CapX, April 9th, Barnabas Reynolds and Jon Moynihan
Coronavirus, the Euro, the EU and Brexit: all are becoming inextricably intertwined.
This can be seen with contagion of a separate sort threatening the EU’s – and thus the world’s – financial order, as the economic impact of Covid-19 bites harder and harder. For the EU and the Euro area, existential questions now arise, as the countries of southern Europe in particular face an unprecedented need for vast sums of money to get through the crisis.
Naturally, the political classes in the EU are less focused now on trade negotiation with the UK. The arguments in recent weeks have been all about whether Germany can afford, and will decide to accept, ’mutualisation’ of new sovereign debt across the EU; or whether, instead, the Germans will continue with their insistence that each EU state must retain sole responsibility for the obligations of their own country’s debt.
Germany’s longstanding refusal to mutualise sovereign EU debt had already meant that many EU states, even before the pandemic, were struggling to fund their deficits; if they are now forced to self-fund their lockdown strategies, it could drive several countries, not least Italy, over the brink.

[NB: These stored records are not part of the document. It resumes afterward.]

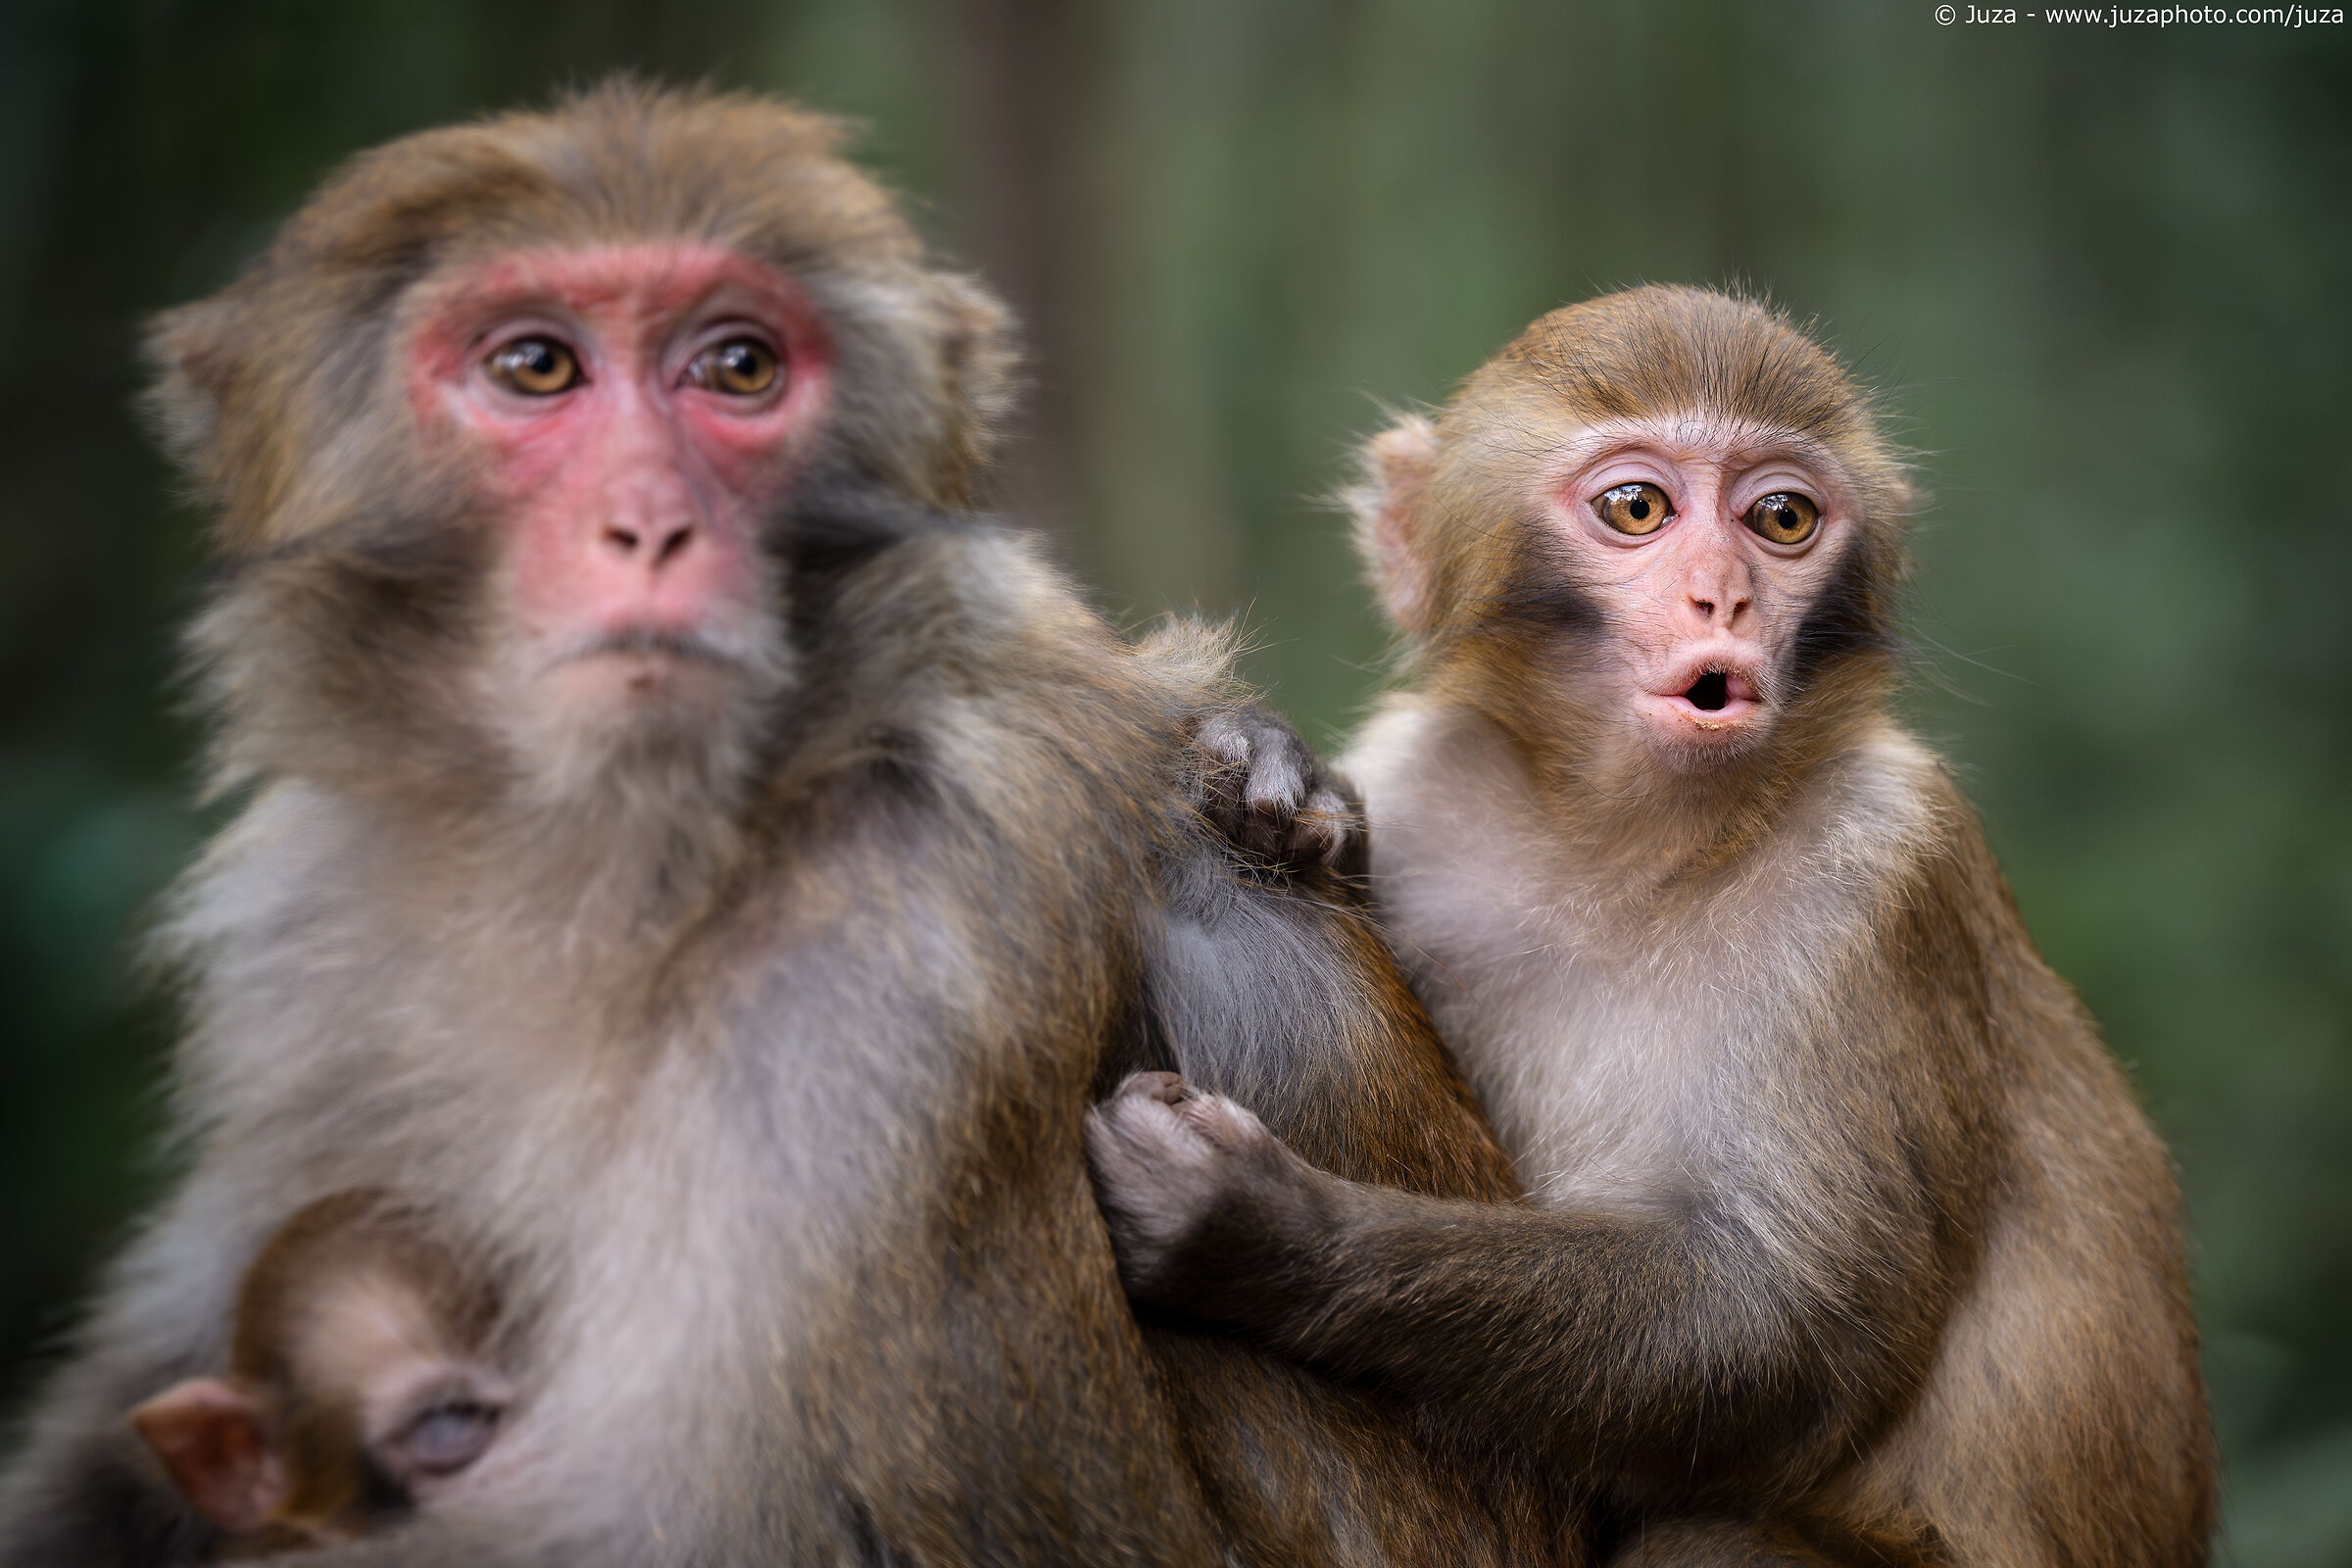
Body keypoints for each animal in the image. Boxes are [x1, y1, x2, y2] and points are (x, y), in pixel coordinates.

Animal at [1087, 285, 2218, 1567]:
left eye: (1782, 518)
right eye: (1637, 507)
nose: (1724, 594)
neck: (1625, 848)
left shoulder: (1885, 862)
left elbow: (1782, 1334)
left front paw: (1258, 1230)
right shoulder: (1428, 778)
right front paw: (1265, 762)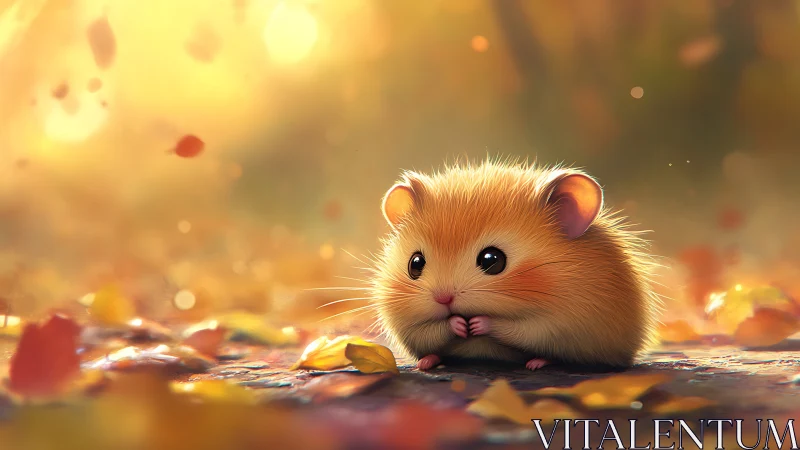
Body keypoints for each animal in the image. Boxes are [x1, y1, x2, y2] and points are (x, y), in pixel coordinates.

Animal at [371, 159, 661, 371]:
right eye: (415, 263)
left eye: (492, 260)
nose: (444, 298)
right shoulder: (404, 324)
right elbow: (429, 330)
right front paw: (458, 325)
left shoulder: (564, 320)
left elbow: (520, 328)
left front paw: (477, 324)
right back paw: (427, 362)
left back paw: (538, 363)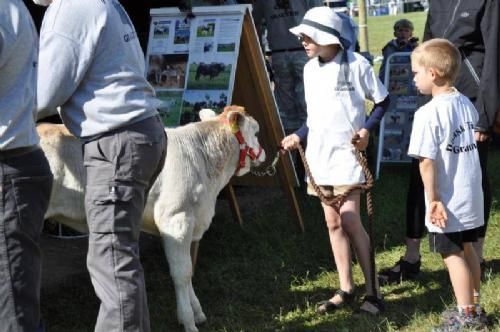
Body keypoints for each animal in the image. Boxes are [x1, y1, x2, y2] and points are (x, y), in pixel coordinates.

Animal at [38, 107, 266, 332]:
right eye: (256, 132)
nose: (264, 153)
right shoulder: (176, 221)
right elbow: (181, 272)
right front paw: (188, 321)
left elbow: (188, 270)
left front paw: (197, 312)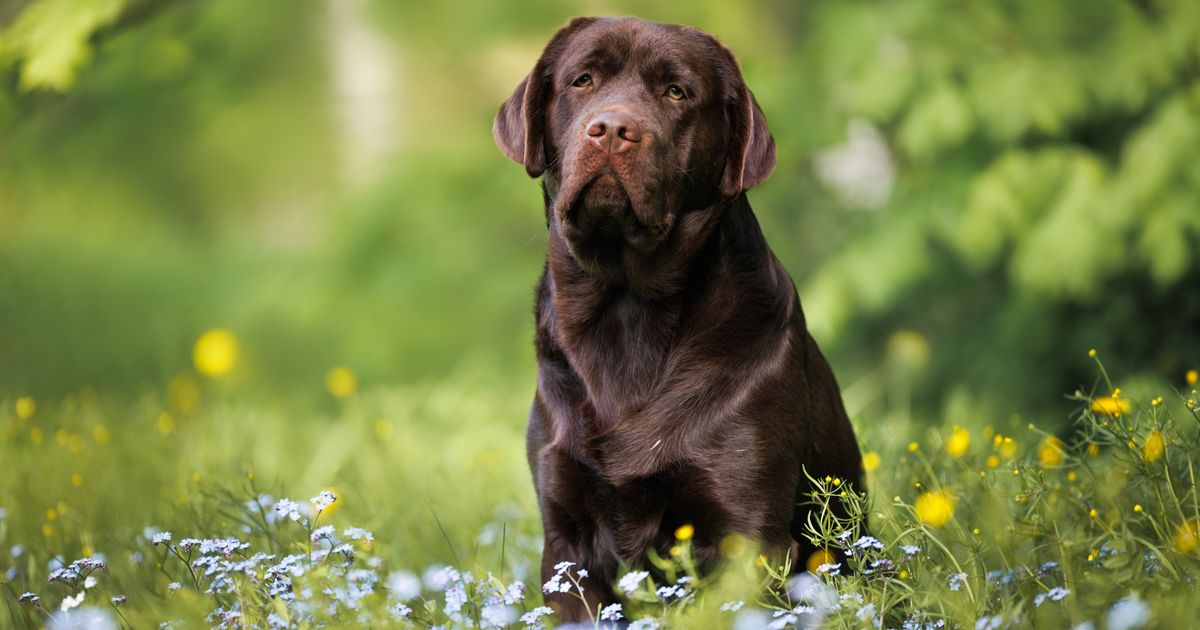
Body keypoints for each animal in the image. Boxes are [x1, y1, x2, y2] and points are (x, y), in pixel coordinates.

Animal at [492, 15, 868, 619]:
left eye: (676, 92)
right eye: (582, 80)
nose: (612, 129)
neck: (627, 312)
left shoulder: (746, 533)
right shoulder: (566, 544)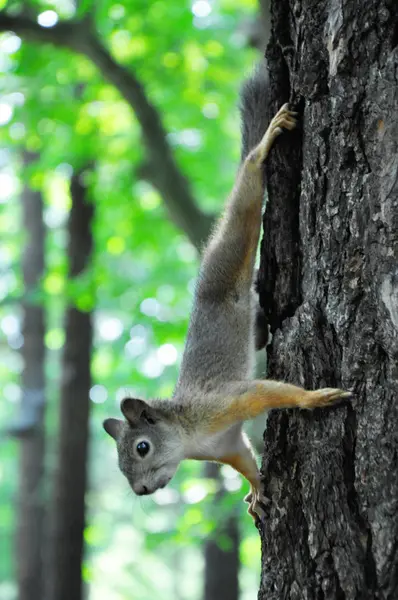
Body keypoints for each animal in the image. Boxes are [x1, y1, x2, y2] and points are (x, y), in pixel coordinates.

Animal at [102, 68, 352, 524]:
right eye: (120, 462)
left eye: (142, 447)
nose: (142, 490)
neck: (191, 437)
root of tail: (204, 277)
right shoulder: (226, 446)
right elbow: (245, 461)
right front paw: (255, 490)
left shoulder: (226, 402)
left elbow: (274, 392)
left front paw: (315, 398)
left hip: (232, 245)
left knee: (246, 194)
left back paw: (264, 144)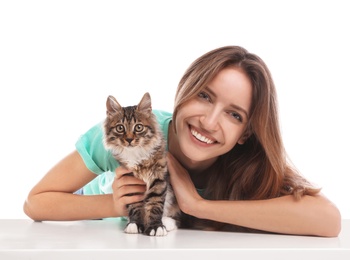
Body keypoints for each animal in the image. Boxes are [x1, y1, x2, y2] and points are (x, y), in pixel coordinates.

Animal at [102, 92, 180, 237]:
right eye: (120, 128)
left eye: (138, 127)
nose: (129, 139)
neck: (136, 154)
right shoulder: (130, 180)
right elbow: (134, 206)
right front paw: (135, 224)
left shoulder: (158, 177)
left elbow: (155, 204)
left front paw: (156, 227)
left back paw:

Until now, with the City of London operating within the EU’s regulatory framework, the impact on Eurozone banks and on the ability of EU corporations and citizens to access global markets efficiently and cheaply, was lower. But now EU banks must take on the new burden of supporting further EU fund-raising, whether as country bonds or EU- wide ‘Coronabonds’, plus the cost of financing a swathe of nigh-on bankrupt SMEs in each country. The fact that the City is now no longer part of the EU or its regulatory framework means that Eurozone banks in particular will come under much greater scrutiny than before.